Researchers who analyzed the methodology of the two companies said they were very similar to each other, to the fact that as soon as Apple patched NSO’s vulnerability, it also gave one quadream The NSO Group (Israeli technology company is mainly known for its ownership spyware) designing an attack mechanism “against that there is no defense,” because there is no cellular antivirus that can find it. Also known as the “click-zero” exploitation, just as it sounds – the victim doesn’t even need to click anything to be compromised, to have the data, or identity, stolen. Basically, all that needs to be done is to receive an SMS message through the Apple iMessage service.
The attack methodology itself is rather complex, and involves “fake” gif, Coregraphic PDF parser, JBig2 codec, and computer architecture that is fully “new” which is “not as fast as JavaScript, but fundamentally equal computationally”. Vulnerability was recorded as CVE-2021-30860, and was set on September 13, 2021 on iOS 14.8. Apparently, there is also an Android version, but researchers have not received samples.
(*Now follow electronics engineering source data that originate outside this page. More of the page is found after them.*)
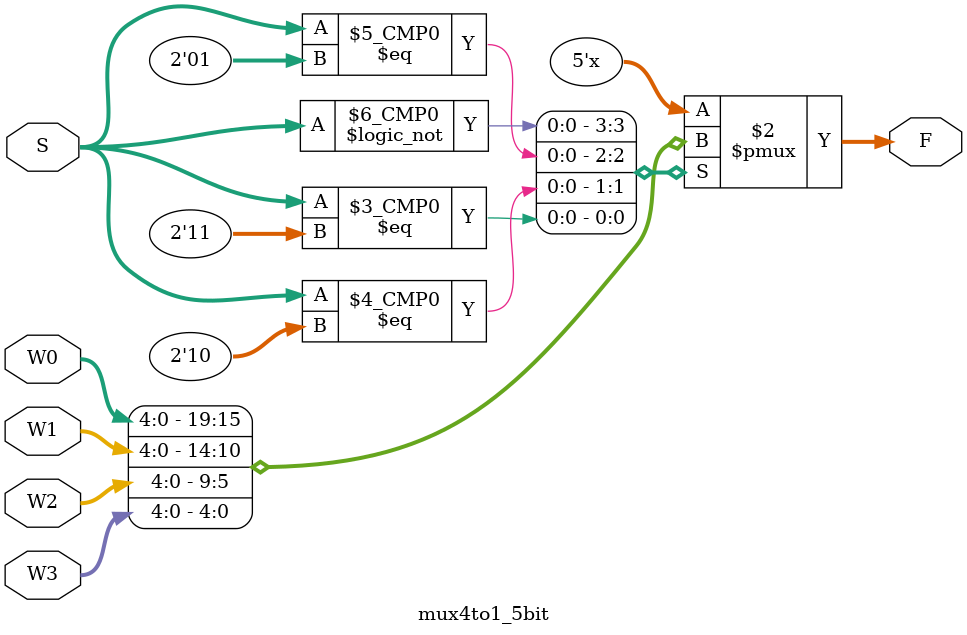
<source format=v>
module mux4to1_5bit(W0, W1, W2, W3, F, S);
	input [4:0] W0;
	input [4:0] W1;
	input [4:0] W2; 
	input [4:0] W3;
	input [0:1] S;
	
	output [4:0] F;
	
	reg [4:0] F;
	
	always @(S) begin
		case ({S})
			2'b00: F = W0;
			2'b01: F = W1;
			2'b10: F = W2;
			2'b11: F = W3;
		endcase
	end
endmodule
</source>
After the cat was outside the bag, the government contacted the US government NSO, claiming to develop the tools used against civilians, something NSO was not only rejected, but further stated that he worked to “support the US national security interests and policy by preventing terrorism and crime Of course AWS also forbid NSO, Apple filed a lawsuit, which was later supported by almost every well-known technology company in the United States.